Intervention de Robert Badinter

Réunion du 15 décembre 2005 à 15h00
Lutte contre le terrorisme — Article 9

Photo de Robert BadinterRobert Badinter :

Je ne suis pas sûr que l'effectivité de la disposition proposée soit à la mesure des espérances.

Je rappelle qu'aux termes de l'article VIII de la Déclaration des droits de l'homme et du citoyen « la loi ne doit établir que des peines strictement et évidemment nécessaires ». À chaque fois qu'est proposée une modification de peine, on peut s'interroger sur la pratique judiciaire. Si les peines prononcées s'établissent à deux ou trois ans d'emprisonnement, pourquoi les accroître soudainement ?

La criminalisation évoquée vise non pas les actes de terrorisme, mais l'adhésion à une association qui est constituée en vue de. Or ce concept est très flou. Par conséquent, sont concernées les personnes qui sont recrutées. En effet, le sergent recruteur - on pense notamment à un imam qui fanatise des jeunes gens - encourt déjà une peine de vingt ans d'emprisonnement. Est visée la période qui se situe en amont des actes eux-mêmes.

Monsieur le garde des sceaux, je me pose des questions, car la criminalisation que vous proposez n'a pas que des avantages. Pourquoi a-t-on décidé, en 1996, alors que l'on était en présence d'actes de terrorisme, de ne punir les personnes recrutées par l'organisateur que d'une peine d'emprisonnement de dix ans ? Une telle décision permettait à un tribunal de juger rapidement. Par nature, et chacun le sait, le renvoi à une cour d'assises est une procédure longue et lourde. En l'espèce, je ne suis pas sûr que l'on y trouve le moindre avantage. J'y vois au contraire des inconvénients.

Si les personnes visées ont déjà commis des actes de préparation effective, elles sont passibles de sanctions criminelles.

Je me demande donc si l'aggravation de la peine proposée n'aura pas plus d'inconvénients que d'avantages.

Par ailleurs, s'agissant de la période de sûreté, elle existe déjà dans le droit actuel.
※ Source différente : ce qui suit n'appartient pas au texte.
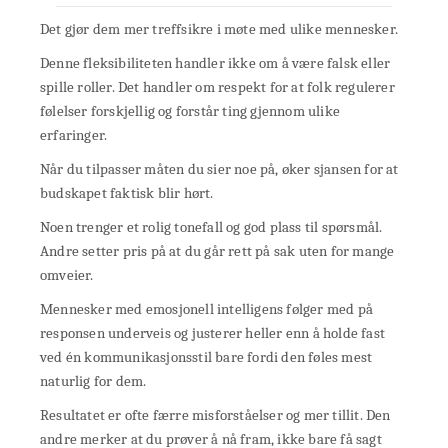
Det gjør dem mer treffsikre i møte med ulike mennesker.
Denne fleksibiliteten handler ikke om å være falsk eller
spille roller. Det handler om respekt for at folk regulerer
følelser forskjellig og forstår ting gjennom ulike
erfaringer.
Når du tilpasser måten du sier noe på, øker sjansen for at
budskapet faktisk blir hørt.
Noen trenger et rolig tonefall og god plass til spørsmål.
Andre setter pris på at du går rett på sak uten for mange
omveier.
Mennesker med emosjonell intelligens følger med på
responsen underveis og justerer heller enn å holde fast
ved én kommunikasjonsstil bare fordi den føles mest
naturlig for dem.
Resultatet er ofte færre misforståelser og mer tillit. Den
andre merker at du prøver å nå fram, ikke bare få sagt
Elle peut être prononcée à partir du moment où la durée de l'emprisonnement est supérieure à cinq ans, et la juridiction peut décider de la porter aux deux tiers de la peine.

L'unique avantage de la mesure est que la détention provisoire fixée à trois ans peut passer à quatre ans. Mais dans ce domaine, faites attention ! Trop d'affaires attendent des années avant d'être jugées. Or je crois beaucoup, ici, à l'exemplarité, à la décision qui est rendue rapidement. La durée de dix ans me paraît tout à fait conforme à ce que l'on doit attendre.

Monsieur le rapporteur, des statistiques ont été évoquées. Je les ai étudiées avec attention. Jusqu'en 2004, la moyenne des peines atteint au maximum quarante mois d'emprisonnement - contrairement à ce qui a été indiqué -, sans toutefois que l'on connaisse la durée ferme de cet emprisonnement.

Faut-il, en raison de l'affaire de Strasbourg, renoncer à la promptitude, à la nécessité de rendre rapidement une décision ? Nous sommes tous des adversaires, y compris dans les cas de figure que nous examinons aujourd'hui, d'instructions qui n'en finissent plus. Le prononcé rapide d'une peine est plus efficace, en termes d'effet dissuasif.

Je ne pense pas que la proposition qui nous est faite soit bonne. Je sais bien que les magistrats de la section antiterroriste souhaitent son adoption, mais je ne suis pas sûr que les autres magistrats pensent de même.

Même si j'ai depuis longtemps de la considération pour M. Jean-Louis Bruguière, je ne suis pas certain que, avec cette disposition, le Parlement ne soit pas entraîné dans la mauvaise direction que constitue l'inflation répressive.